Old 08-24-2010, 02:07 PM
 
Location: Orlando, FL
12,200 posts, read 18,369,438 times
Reputation: 6655
Quote:
Originally Posted by daugenstine View Post
Look people! I dated three single mothers before, so I know what I'm talking about.
I don't think you're being unkind for not dating single mothers if that's what you want to do. I think you're being unkind because you seem to be saying that because I dated 3 single mothers I know all single mothers are X,Y,Z.

I dated three football players that were bad in bed so therefore all football players must be bad in bed.
 
Old 08-24-2010, 03:07 PM
 
8,518 posts, read 15,636,187 times
Reputation: 7711
Quote:
Originally Posted by natalayjones View Post
I don't think you're being unkind for not dating single mothers if that's what you want to do. I think you're being unkind because you seem to be saying that because I dated 3 single mothers I know all single mothers are X,Y,Z.

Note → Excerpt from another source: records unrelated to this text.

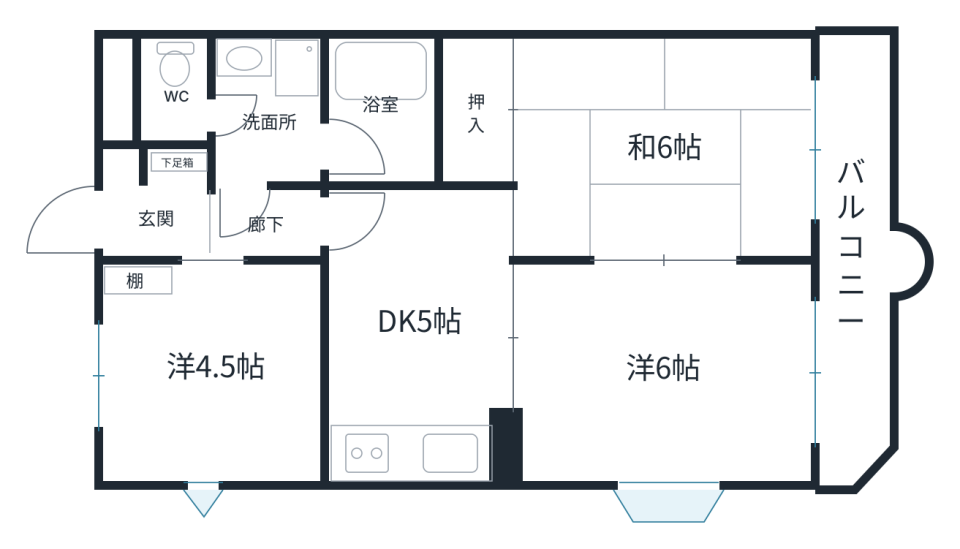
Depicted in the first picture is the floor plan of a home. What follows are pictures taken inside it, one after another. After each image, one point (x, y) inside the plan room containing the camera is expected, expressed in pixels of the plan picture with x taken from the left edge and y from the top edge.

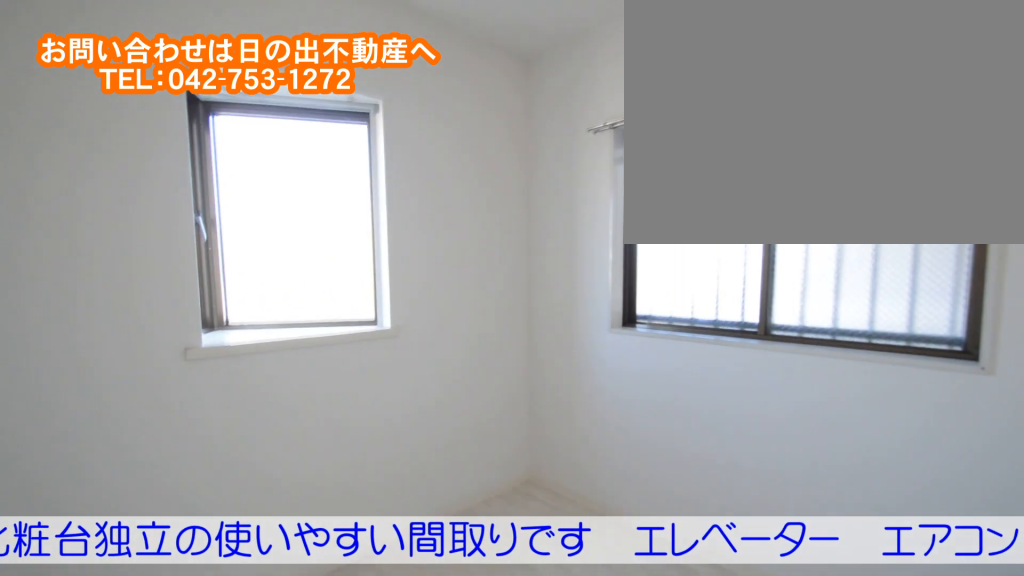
(213, 414)
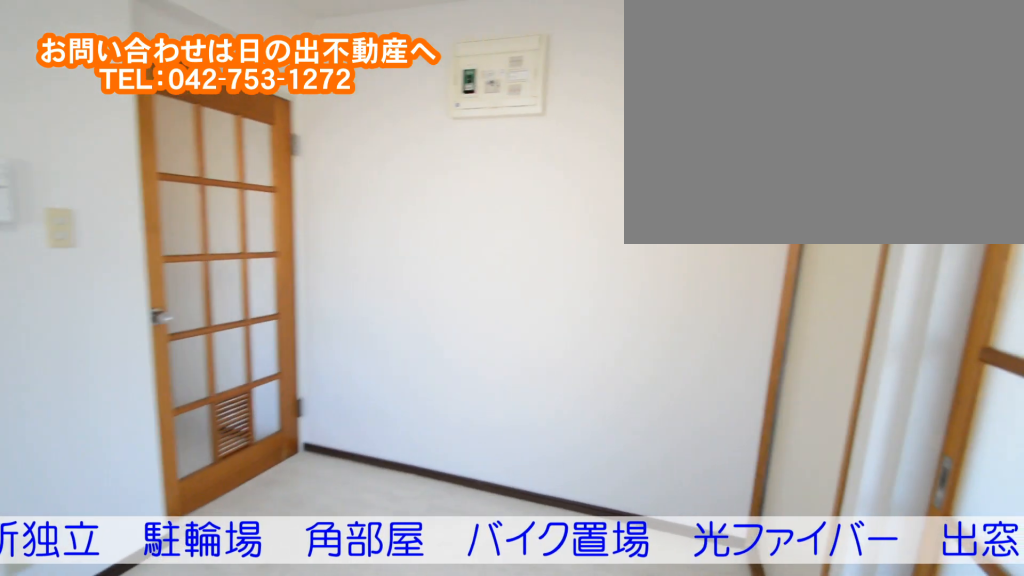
(430, 364)
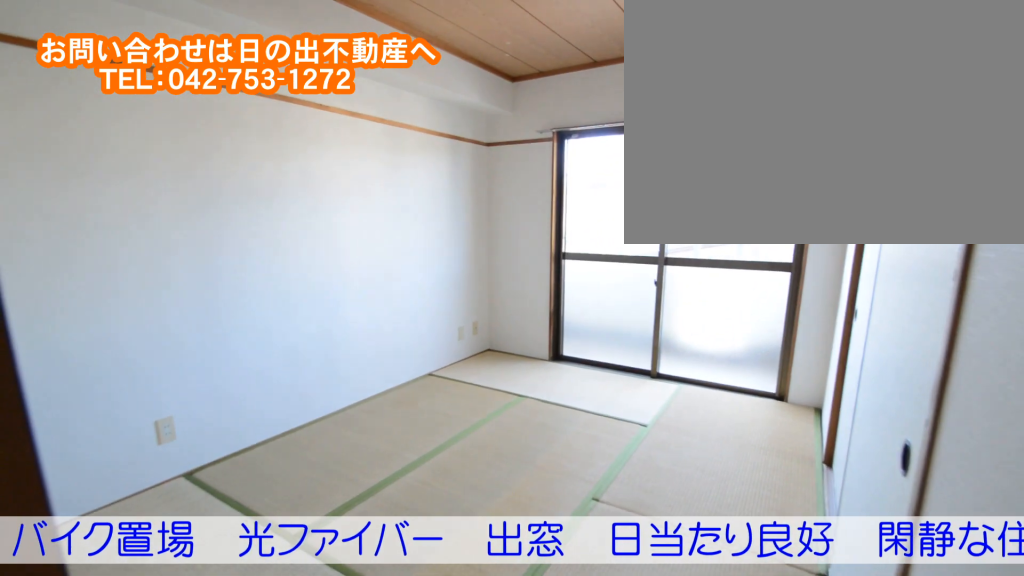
(657, 189)
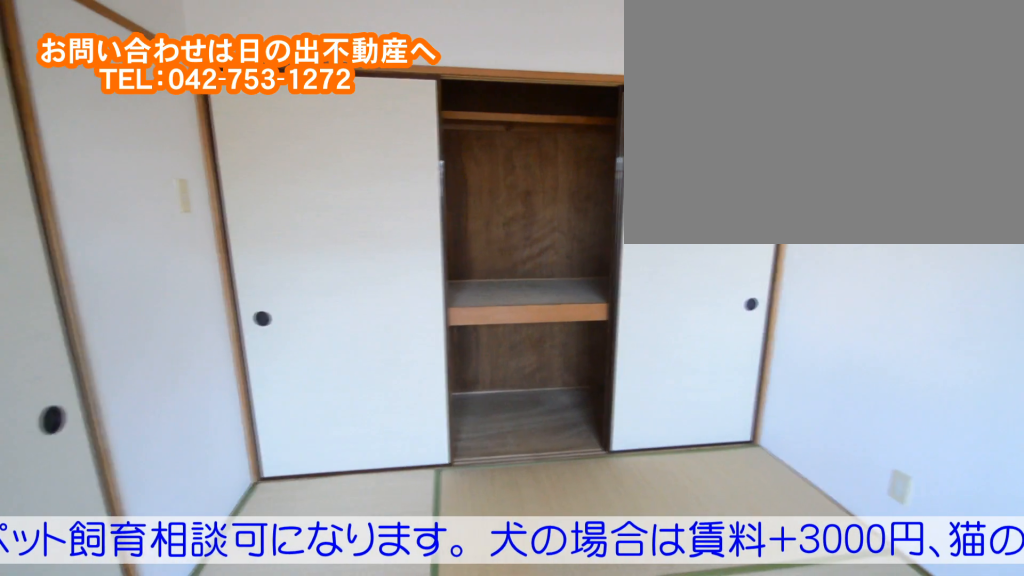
(658, 189)
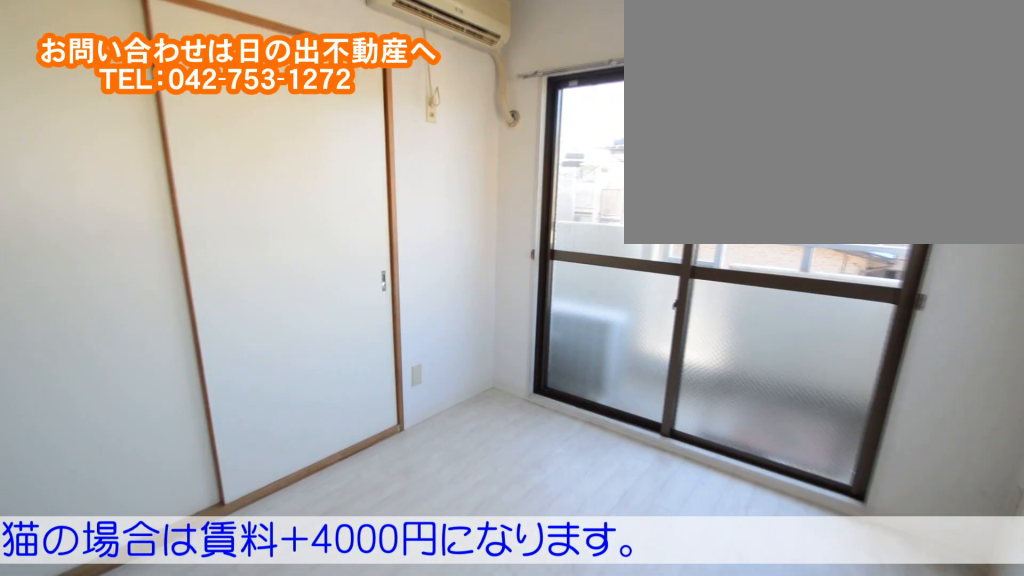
(672, 399)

I dated three football players that were bad in bed so therefore all football players must be bad in bed.
Well said. It amazes me how fast people can generalize about an entire class of people as if 3 people is a representative sampling.
 
Old 08-24-2010, 03:16 PM
 
Location: Austin
453 posts, read 457,284 times
Reputation: 213
However general you think I might being, it's an understatement that I'll never be number one in the relationship, nor can she be spontaneous with that kid in the picture. Reasons number 3 and 5 are pretty much guaranteed when it comes to dating single mothers.